• [What you will do]:
#1 For each statement below, say whether it agrees with the article on Christmas device activations. Answer yes or no, and quote the deciding words of the article exactly. (a) Flurry's review period for its key claim was December 19th-25th. (b) The iPhone 6 debuted in China and India at the end of September. (c) Gartner gives Android over 83 percent of global mobile OS market share.
#2 Write a continuation of the article on Christmas device activations, beginning after its final sentence.

Quite a few stories have been doing the rounds lately of how Apple dominated mobile device activations, app purchases, and starts this Christmas, most of them traceable to a report from analytics firm Flurry, entitled “Apple and Apps Dominated Christmas 2014.” And while I don’t necessarily doubt its stats, I do wonder about its conclusions.

For one thing, Flurry’s review period that provided the basis for the key claim, that 51.3 percent of device activations worldwide for the Christmas period were Apple machines, was December 19th-25th. Now, of course that is going to cover Christmas Day itself, but is that really representative of gift-receiving and present-opening habits? What about all the families struggling to sort through … well, family stuff over Boxing Day and the aftermath of Christmas? And how representative of Christmas gift-giving is the period around December 19th-20th? I’d be happier with a slightly different data set with different dates.

In particular, I suspect a lot of this is about the release cycle for the iPhone 6. For Western Europe, this came to market end September. For most of Asia, and crucially, China and India, it debuted mid-October. So I expect a lot of Apple device activation was about continuing takeup of the iPhone 6. It’ll be interesting to compare with next year’s Christmas figures to see if the pattern repeats.

More telling, though, is that surprising spike for Nokia. According to Flurry, “Microsoft (Nokia) rounded out the top three with 5.8 percent share for mostly Lumia devices.” Did Microsoft really grab such a big chunk of market share, so fast?

And we’re still left with this surprising picture that Flurry reports over 50 percent of newly switched-on devices at Christmas going to Apple while Gartner gives over 83 percent of global mobile OS market share to Android. Not least when Kantar figures for the fourth quarter of 2013 show Android as well ahead, if not streets ahead, of iOS in almost every major global market – except the U.S. Time to review those figures again, maybe?


  1. Device activations really don’t matter any more than market share where at least one market contender is offering their product at cost or nearly so. The metric that matters is the same old boring but inescapable notion of PROFIT. That’s total revenue minus total cost (TR-TC = P). The unexciting reality is that the firm that keeps P in the positive to the greatest degree and for the longest period of time prevails. There’s no good vs evil drama to be gotten from this.

• [Record set]:
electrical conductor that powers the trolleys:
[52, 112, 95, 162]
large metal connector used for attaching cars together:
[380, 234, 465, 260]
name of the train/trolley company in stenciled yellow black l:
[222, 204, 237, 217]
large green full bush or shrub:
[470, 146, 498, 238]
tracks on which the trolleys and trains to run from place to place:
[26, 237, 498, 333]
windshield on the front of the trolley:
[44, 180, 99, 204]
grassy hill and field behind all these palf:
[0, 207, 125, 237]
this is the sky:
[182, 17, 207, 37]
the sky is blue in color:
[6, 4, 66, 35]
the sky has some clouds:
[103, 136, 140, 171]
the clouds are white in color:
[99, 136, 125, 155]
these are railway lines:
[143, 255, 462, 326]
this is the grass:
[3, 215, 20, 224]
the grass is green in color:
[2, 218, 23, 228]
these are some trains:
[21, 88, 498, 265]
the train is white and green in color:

• [Answers to the tasks]:
#1
(a) Yes: "Flurry’s review period that provided the basis for the key claim, that 51.3 percent of device activations worldwide for the Christmas period were Apple machines, was December 19th-25th."
(b) No: "For most of Asia, and crucially, China and India, it debuted mid-October."
(c) Yes: "Gartner gives over 83 percent of global mobile OS market share to Android."

#2
  2. It may be fashionable today to bash corporations that make large profits (i.e. “the 1%) over those making small profits or none. But good sense for us as consumers may lie in a contrary direction. Sometimes a more expensive product bought from a profitable company can represent a better value in the long run.

    It’s those profits that finance the next generation of products, including an improved OS, more features, and faster but less energy demanding chips. Going for the cheapest product may put consumers on a dead end road. Because not much money is being made, a company may either leave or business or cut back on upgrades. Think all the music players of a decade ago including the Zune.

    That long-term values is what makes Apple mobile devices such a good deal. Look at my situation.

    * The iPod mini I got back in 2006 still works fine, synchs with iTunes, and plays audiobooks while I fix meals.

    * I gave the iPod touch I got new about 2008 to a nephew a couple of years ago, but I still enjoy the apps, music and ebooks I got for it.

    * My iPhone 3GS, which I got used about 2011, may be retired from full service. But it sits on my desk and runs Living Earth, which gives me the the time, the local weather and a beautiful and continually update cloud map of the world. I paid $125 for it used back then. I’d spend as much now to get a fancy weather device now that does.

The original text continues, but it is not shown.